#### Instructions to follow
Please give the data below as a JSON list of strings, one string per line and blank lines left out, from the start of the data up to and including the line with "List the series in order of".

Extracted data entries
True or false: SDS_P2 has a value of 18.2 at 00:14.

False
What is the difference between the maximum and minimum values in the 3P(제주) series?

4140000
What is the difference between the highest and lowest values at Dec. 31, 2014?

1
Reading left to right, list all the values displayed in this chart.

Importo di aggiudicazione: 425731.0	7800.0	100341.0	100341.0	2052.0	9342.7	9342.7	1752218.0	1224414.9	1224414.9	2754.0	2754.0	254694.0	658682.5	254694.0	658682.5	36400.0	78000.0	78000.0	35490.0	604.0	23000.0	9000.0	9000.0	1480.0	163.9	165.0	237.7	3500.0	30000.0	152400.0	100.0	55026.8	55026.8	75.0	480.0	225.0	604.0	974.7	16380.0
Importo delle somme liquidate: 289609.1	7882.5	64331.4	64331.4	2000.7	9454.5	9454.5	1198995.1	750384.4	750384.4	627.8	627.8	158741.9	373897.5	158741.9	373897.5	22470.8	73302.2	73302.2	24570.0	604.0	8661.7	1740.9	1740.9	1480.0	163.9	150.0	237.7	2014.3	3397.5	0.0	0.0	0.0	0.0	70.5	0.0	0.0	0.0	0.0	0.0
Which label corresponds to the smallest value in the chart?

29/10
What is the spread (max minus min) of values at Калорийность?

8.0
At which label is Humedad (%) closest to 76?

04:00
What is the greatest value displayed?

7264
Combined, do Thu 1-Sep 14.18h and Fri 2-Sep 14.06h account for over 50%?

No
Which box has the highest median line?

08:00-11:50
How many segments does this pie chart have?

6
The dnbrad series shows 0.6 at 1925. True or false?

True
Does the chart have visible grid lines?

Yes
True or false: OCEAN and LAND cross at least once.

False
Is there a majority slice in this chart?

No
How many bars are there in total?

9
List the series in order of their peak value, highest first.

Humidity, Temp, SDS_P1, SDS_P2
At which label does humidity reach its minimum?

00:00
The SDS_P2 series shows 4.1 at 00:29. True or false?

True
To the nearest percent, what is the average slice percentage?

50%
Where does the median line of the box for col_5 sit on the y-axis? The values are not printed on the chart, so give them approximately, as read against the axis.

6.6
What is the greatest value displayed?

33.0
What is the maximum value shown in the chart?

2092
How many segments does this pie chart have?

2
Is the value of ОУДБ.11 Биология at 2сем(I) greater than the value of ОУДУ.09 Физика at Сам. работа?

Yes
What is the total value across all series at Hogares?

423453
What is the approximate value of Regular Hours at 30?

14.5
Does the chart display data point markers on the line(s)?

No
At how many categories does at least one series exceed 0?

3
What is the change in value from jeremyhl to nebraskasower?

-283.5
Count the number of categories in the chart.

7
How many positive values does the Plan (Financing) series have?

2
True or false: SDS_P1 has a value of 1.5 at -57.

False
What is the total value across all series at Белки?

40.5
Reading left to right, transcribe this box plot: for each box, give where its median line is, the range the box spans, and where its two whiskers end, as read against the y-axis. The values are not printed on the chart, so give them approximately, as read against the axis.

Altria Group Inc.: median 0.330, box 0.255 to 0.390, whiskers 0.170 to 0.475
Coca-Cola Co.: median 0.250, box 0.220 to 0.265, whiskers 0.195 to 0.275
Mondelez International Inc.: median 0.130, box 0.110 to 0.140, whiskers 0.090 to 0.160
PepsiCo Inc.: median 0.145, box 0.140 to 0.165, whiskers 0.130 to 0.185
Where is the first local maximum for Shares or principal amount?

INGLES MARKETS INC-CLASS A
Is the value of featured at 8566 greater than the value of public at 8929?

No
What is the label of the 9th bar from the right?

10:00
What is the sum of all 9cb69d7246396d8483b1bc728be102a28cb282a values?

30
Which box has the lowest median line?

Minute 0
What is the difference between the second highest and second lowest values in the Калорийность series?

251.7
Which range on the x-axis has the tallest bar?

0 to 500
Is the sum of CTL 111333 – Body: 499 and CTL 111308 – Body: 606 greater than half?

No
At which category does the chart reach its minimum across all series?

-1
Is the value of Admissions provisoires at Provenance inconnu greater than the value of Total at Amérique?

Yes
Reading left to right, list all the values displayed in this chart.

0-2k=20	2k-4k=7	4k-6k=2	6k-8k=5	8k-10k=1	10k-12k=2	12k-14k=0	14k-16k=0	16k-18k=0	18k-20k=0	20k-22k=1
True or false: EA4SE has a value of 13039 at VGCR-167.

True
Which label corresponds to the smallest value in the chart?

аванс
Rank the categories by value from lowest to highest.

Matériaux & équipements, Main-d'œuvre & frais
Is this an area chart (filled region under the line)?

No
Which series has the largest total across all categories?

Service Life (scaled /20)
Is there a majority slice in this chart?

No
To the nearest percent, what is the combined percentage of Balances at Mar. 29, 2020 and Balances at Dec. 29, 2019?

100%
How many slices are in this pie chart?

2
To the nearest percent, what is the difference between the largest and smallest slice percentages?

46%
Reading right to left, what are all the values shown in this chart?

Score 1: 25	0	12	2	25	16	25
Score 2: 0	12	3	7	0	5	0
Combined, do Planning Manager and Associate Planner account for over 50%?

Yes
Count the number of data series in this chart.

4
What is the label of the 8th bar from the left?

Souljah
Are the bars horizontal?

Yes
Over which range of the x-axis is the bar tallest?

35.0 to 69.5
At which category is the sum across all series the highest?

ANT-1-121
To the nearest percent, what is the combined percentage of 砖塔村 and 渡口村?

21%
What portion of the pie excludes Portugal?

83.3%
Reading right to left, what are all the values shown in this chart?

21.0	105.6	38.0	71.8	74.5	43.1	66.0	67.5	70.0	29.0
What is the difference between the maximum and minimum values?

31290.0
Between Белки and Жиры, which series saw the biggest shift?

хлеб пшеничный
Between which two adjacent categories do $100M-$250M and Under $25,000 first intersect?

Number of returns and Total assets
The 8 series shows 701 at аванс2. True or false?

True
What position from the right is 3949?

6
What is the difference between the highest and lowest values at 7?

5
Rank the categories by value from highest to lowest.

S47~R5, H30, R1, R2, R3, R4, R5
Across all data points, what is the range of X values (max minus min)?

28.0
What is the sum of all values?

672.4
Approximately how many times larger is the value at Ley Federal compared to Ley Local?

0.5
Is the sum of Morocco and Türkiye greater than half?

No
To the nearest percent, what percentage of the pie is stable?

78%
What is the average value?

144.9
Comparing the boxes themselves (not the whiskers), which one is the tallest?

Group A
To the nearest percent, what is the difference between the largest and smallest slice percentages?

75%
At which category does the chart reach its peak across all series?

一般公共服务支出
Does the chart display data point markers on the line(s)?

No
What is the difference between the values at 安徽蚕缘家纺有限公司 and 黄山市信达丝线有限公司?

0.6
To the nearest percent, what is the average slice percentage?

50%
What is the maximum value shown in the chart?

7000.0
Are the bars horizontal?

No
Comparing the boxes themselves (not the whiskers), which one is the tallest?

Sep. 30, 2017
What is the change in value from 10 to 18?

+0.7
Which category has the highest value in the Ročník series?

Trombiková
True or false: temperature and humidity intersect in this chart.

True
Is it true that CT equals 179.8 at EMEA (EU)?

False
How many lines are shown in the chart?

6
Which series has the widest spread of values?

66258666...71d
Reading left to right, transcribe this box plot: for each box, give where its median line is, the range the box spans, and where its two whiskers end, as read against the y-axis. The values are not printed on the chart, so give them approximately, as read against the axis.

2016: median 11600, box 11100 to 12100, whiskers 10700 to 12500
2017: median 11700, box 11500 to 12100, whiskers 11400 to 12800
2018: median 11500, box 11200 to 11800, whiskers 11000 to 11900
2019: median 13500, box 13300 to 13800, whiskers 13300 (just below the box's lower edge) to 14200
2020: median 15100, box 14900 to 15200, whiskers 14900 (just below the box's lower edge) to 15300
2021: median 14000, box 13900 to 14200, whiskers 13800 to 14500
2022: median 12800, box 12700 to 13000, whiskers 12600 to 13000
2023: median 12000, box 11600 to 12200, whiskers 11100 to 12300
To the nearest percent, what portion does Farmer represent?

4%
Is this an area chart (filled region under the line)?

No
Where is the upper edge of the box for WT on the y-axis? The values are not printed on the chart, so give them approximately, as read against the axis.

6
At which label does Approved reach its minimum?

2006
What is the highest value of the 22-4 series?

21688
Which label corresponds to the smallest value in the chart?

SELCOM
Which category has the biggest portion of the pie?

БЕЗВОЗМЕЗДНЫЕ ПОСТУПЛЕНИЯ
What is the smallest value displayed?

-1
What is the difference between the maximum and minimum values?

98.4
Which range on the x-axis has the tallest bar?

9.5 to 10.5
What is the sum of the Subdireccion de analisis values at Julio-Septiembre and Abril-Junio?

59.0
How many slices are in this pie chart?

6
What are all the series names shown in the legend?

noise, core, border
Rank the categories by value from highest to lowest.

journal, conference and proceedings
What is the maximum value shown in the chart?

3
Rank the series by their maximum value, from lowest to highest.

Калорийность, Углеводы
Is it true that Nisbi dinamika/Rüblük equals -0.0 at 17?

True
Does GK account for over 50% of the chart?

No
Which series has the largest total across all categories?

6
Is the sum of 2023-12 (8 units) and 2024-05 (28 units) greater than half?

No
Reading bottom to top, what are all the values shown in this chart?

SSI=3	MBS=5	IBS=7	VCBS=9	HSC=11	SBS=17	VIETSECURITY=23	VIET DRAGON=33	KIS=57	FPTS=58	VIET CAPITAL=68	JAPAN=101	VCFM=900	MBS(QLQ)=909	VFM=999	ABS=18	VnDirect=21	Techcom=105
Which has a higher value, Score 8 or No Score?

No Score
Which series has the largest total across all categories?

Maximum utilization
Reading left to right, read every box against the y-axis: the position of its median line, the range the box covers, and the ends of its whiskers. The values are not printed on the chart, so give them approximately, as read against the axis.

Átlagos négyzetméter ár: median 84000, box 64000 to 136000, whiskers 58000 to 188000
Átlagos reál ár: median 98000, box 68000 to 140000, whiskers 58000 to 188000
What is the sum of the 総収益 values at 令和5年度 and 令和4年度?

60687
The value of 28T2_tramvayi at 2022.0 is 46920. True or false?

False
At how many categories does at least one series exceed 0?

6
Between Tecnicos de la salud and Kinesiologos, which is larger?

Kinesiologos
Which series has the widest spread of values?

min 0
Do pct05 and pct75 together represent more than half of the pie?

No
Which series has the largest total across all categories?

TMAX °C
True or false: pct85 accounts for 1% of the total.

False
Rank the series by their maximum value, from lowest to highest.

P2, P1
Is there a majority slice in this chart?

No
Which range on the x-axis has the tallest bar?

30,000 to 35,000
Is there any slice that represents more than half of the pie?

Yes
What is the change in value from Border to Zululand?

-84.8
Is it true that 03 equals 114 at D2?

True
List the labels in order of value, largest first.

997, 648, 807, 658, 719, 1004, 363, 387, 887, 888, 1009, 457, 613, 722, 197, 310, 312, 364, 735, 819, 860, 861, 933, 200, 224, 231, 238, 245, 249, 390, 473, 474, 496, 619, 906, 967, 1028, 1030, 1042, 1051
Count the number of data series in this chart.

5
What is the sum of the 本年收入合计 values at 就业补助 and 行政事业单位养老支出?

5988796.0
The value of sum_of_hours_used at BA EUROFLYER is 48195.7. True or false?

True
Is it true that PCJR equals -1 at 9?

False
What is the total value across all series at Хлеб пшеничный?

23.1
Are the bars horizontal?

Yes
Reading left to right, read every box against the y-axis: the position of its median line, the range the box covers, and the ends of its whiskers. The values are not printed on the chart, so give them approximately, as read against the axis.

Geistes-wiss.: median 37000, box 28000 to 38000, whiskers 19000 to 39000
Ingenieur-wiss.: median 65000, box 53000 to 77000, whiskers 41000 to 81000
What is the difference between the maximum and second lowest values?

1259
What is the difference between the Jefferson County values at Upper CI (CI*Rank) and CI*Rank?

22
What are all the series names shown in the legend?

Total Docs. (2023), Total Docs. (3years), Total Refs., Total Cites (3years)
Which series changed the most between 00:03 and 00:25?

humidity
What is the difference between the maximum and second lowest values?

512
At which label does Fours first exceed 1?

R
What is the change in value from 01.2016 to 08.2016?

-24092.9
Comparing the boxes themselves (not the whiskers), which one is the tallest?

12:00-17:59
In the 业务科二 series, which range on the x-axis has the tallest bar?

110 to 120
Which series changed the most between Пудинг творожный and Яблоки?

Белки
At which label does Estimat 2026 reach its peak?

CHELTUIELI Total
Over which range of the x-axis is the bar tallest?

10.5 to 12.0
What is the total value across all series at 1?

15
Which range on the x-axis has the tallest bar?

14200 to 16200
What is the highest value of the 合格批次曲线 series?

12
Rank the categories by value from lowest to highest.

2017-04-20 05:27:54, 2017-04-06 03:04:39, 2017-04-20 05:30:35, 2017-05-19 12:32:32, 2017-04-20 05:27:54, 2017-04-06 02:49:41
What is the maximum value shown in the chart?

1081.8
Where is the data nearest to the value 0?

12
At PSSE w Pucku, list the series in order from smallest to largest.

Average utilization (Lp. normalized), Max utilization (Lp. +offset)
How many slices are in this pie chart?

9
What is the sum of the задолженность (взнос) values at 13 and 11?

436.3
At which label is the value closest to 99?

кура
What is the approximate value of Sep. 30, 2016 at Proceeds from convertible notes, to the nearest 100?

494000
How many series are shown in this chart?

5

#### Problem solution
[
  "True or false: SDS_P2 has a value of 18.2 at 00:14.",
  "False",
  "What is the difference between the maximum and minimum values in the 3P(제주) series?",
  "4140000",
  "What is the difference between the highest and lowest values at Dec. 31, 2014?",
  "1",
  "Reading left to right, list all the values displayed in this chart.",
  "Importo di aggiudicazione: 425731.0\t7800.0\t100341.0\t100341.0\t2052.0\t9342.7\t9342.7\t1752218.0\t1224414.9\t1224414.9\t2754.0\t2754.0\t254694.0\t658682.5\t254694.0\t658682.5\t36400.0\t78000.0\t78000.0\t35490.0\t604.0\t23000.0\t9000.0\t9000.0\t1480.0\t163.9\t165.0\t237.7\t3500.0\t30000.0\t152400.0\t100.0\t55026.8\t55026.8\t75.0\t480.0\t225.0\t604.0\t974.7\t16380.0",
  "Importo delle somme liquidate: 289609.1\t7882.5\t64331.4\t64331.4\t2000.7\t9454.5\t9454.5\t1198995.1\t750384.4\t750384.4\t627.8\t627.8\t158741.9\t373897.5\t158741.9\t373897.5\t22470.8\t73302.2\t73302.2\t24570.0\t604.0\t8661.7\t1740.9\t1740.9\t1480.0\t163.9\t150.0\t237.7\t2014.3\t3397.5\t0.0\t0.0\t0.0\t0.0\t70.5\t0.0\t0.0\t0.0\t0.0\t0.0",
  "Which label corresponds to the smallest value in the chart?",
  "29/10",
  "What is the spread (max minus min) of values at Калорийность?",
  "8.0",
  "At which label is Humedad (%) closest to 76?",
  "04:00",
  "What is the greatest value displayed?",
  "7264",
  "Combined, do Thu 1-Sep 14.18h and Fri 2-Sep 14.06h account for over 50%?",
  "No",
  "Which box has the highest median line?",
  "08:00-11:50",
  "How many segments does this pie chart have?",
  "6",
  "The dnbrad series shows 0.6 at 1925. True or false?",
  "True",
  "Does the chart have visible grid lines?",
  "Yes",
  "True or false: OCEAN and LAND cross at least once.",
  "False",
  "Is there a majority slice in this chart?",
  "No",
  "How many bars are there in total?",
  "9",
  "List the series in order of their peak value, highest first."
]